Inflation, Wages and Consumption: A Chain Reaction That Keeps Prices Burning
Tokyo’s core CPI released in July rose 2.9% y/y, marking a third straight year above the BOJ’s 2% target. Stripping out energy and fresh food, the “core-core” gauge still printed 3.1%, underscoring that price momentum has shifted from import-driven to home-grown. Service-sector items—especially dining and healthcare—are rising in tandem, showing companies are passing higher labour costs to consumers. The BOJ’s “wait-and-see” period after lifting short-term rates to 0.50% in January aimed to let time tame inflation, yet reality suggests verbal forward guidance alone is no longer enough to curb sticky prices.
Tariff Clouds Clear: External Risks Give Way to the Pace of Monetary Tightening
This week, Washington and Tokyo agreed on a unified 15% tariff rate for Japanese goods, sharply trimming the previously threatened 25% car tariff. With the tariff overhang removed, internal dissent over another hike quickly faded: with external uncertainty lower, policy focus can pivot back to domestic prices and wage dynamics. Futures and OIS markets promptly repriced tighter policy—implicit odds now put at 50–60% the chance of at least a 25-bp hike by year-end; some dealers even bet on stronger hawkish language at the July 30–31 policy meeting.
Market Pulse and Outlook: Yen Heats Up, Bond Market Cools Down
Expectations of narrower rate differentials have rekindled interest-rate arbitrage flows back into the yen. Although USD/JPY is still capped by near-term dollar strength, a concrete BOJ hike before autumn could compress the two-year Japan-US spread by another 25–50 bp, prompting pre-positioning through JGBs and bank deposits. Meanwhile, the 10-year JGB yield at 1.6% is a 17-year high: if policy rates move to 0.75%, the long end could steepen further, lifting the government’s borrowing costs.
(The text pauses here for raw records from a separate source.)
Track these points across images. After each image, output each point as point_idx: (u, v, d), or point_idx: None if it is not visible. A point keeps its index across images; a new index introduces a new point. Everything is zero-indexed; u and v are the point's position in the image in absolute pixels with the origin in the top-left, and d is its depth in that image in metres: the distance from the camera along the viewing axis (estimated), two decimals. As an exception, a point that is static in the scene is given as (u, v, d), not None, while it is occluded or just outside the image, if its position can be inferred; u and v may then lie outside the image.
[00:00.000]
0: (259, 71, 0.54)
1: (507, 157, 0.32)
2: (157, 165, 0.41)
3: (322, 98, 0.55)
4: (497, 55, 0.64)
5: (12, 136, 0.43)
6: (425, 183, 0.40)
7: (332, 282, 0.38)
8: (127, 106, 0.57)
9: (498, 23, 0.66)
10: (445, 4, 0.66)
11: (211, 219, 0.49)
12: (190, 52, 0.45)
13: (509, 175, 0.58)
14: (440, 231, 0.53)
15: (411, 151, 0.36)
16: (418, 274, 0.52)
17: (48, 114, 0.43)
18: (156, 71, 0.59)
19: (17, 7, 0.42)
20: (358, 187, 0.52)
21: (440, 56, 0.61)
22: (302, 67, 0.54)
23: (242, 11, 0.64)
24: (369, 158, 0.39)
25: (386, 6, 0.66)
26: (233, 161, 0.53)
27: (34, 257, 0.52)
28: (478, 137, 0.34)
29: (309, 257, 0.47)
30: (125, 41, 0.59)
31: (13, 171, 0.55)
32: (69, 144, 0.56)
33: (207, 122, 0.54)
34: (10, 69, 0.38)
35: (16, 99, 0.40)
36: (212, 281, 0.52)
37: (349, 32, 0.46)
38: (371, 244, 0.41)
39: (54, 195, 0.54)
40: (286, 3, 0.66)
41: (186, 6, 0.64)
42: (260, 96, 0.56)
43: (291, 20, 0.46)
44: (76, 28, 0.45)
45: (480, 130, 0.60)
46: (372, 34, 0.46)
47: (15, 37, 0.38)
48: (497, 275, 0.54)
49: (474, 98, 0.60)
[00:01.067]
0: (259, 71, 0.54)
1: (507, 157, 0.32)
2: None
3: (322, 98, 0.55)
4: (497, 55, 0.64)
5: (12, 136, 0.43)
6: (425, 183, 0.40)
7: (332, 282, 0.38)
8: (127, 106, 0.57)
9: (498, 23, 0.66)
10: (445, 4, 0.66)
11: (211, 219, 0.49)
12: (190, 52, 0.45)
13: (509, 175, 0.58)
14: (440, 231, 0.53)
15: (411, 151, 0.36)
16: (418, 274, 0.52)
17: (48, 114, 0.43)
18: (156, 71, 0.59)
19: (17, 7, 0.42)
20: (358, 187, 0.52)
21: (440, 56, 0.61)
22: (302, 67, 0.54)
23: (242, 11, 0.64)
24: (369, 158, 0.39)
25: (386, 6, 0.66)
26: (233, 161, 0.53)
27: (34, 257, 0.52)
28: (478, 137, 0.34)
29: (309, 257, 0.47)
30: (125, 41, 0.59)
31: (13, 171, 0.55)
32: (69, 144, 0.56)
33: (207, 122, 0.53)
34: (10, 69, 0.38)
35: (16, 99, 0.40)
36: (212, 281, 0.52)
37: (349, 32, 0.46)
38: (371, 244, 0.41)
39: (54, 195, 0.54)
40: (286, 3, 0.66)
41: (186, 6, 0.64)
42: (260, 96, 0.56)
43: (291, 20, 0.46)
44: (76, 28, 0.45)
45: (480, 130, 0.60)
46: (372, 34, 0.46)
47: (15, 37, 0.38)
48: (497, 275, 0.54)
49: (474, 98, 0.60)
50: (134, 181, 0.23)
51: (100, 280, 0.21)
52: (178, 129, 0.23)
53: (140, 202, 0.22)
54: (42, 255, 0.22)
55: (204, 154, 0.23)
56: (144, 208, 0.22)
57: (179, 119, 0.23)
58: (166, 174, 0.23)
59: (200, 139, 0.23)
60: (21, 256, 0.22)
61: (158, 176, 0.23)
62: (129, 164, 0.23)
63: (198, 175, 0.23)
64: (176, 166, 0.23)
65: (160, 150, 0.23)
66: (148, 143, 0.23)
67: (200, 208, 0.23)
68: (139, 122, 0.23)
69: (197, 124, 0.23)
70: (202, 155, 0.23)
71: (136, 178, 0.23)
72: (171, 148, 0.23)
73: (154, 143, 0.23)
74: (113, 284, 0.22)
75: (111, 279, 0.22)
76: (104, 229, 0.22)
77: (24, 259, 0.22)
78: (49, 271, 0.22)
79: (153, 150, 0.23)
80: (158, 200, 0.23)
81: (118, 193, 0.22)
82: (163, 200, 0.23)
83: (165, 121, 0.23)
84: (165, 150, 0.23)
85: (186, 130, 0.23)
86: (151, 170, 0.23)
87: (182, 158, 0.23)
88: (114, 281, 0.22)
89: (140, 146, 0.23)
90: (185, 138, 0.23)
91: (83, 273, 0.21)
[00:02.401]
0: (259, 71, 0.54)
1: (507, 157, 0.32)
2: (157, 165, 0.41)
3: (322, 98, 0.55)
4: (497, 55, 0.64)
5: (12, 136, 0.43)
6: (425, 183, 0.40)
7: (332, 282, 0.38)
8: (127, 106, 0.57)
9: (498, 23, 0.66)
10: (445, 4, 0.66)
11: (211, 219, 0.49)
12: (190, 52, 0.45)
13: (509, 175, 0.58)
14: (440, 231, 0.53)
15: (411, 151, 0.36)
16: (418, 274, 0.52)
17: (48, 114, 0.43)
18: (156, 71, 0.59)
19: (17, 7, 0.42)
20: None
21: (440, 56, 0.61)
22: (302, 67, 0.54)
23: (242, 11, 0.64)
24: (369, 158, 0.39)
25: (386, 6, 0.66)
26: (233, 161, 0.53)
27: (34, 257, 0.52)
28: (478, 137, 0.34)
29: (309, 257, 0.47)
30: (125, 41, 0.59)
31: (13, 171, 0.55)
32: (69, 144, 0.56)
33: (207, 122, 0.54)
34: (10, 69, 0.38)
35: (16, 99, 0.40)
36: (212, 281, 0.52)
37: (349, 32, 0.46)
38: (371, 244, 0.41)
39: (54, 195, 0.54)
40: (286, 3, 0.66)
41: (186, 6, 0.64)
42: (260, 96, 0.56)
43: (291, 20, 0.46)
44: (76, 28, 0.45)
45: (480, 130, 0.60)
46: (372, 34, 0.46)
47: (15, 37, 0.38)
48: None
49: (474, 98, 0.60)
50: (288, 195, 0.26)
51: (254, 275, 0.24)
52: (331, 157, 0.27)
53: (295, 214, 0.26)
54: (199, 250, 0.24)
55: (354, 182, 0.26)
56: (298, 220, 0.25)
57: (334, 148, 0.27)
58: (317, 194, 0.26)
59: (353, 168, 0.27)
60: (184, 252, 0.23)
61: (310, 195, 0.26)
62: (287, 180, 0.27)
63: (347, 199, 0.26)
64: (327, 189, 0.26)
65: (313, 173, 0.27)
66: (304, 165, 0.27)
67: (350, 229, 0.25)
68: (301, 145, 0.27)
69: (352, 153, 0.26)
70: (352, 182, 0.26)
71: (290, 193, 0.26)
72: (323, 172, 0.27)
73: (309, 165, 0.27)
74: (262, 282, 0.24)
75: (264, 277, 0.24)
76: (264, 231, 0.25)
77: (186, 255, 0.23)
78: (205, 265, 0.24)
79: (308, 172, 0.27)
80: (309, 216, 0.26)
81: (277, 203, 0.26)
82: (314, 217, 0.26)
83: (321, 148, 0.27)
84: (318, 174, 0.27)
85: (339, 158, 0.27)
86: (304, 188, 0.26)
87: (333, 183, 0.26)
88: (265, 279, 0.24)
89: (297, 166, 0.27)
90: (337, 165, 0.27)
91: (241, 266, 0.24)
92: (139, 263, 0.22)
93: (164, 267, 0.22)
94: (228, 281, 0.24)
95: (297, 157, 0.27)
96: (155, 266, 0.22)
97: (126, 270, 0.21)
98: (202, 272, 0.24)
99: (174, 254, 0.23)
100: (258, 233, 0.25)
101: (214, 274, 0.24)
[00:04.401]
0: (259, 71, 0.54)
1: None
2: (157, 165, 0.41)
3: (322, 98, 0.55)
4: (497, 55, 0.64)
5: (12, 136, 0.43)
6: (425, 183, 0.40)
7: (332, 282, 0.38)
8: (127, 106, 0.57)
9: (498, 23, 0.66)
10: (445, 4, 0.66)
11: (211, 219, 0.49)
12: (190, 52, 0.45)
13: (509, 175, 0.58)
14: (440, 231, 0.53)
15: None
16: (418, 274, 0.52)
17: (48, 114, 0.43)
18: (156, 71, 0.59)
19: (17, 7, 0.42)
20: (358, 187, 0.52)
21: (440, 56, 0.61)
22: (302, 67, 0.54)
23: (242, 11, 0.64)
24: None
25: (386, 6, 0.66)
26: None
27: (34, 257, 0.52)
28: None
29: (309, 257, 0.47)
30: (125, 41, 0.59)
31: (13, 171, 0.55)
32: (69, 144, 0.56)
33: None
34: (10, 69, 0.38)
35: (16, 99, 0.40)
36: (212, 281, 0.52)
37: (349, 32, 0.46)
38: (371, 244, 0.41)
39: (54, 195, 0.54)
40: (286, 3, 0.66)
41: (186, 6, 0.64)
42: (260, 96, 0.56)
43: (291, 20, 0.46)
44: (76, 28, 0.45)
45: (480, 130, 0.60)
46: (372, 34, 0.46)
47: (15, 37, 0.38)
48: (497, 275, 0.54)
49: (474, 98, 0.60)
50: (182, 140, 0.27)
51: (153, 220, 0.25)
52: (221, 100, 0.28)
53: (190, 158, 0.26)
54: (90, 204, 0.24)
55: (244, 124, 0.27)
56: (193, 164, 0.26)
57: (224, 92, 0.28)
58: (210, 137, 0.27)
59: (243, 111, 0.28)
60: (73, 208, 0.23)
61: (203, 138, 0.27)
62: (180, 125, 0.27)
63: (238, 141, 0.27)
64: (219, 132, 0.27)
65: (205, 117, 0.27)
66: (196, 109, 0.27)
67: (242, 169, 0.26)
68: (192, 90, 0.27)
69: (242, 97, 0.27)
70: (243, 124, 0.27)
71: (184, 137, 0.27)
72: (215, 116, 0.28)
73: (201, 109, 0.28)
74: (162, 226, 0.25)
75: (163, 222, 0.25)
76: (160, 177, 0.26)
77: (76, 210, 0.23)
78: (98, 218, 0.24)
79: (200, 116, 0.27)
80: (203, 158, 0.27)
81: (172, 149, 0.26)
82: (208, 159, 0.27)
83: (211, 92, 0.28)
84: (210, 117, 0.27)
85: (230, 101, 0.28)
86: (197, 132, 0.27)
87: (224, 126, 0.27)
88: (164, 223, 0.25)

Conversely, if autumn inflation falls sharply on base effects—or global risk events flare up—the hike window could slip to 2026, at which point balance-sheet reduction and FX intervention might re-emerge to steady the yen and shore up liquidity.
Stubborn core inflation, easing trade frictions and mounting market bets have pushed the BOJ toward a rare “second step” of tightening not seen in over a decade. Language nuances at the late-July meeting will decide whether this is merely a hawkish trial balloon or the true next chapter of the rate-hike cycle. For investors, tracking September Tokyo CPI and autumn wage talks may prove more critical than guessing which meeting delivers the hike—they will determine whether the “yen renaissance” is fleeting or the next lasting theme.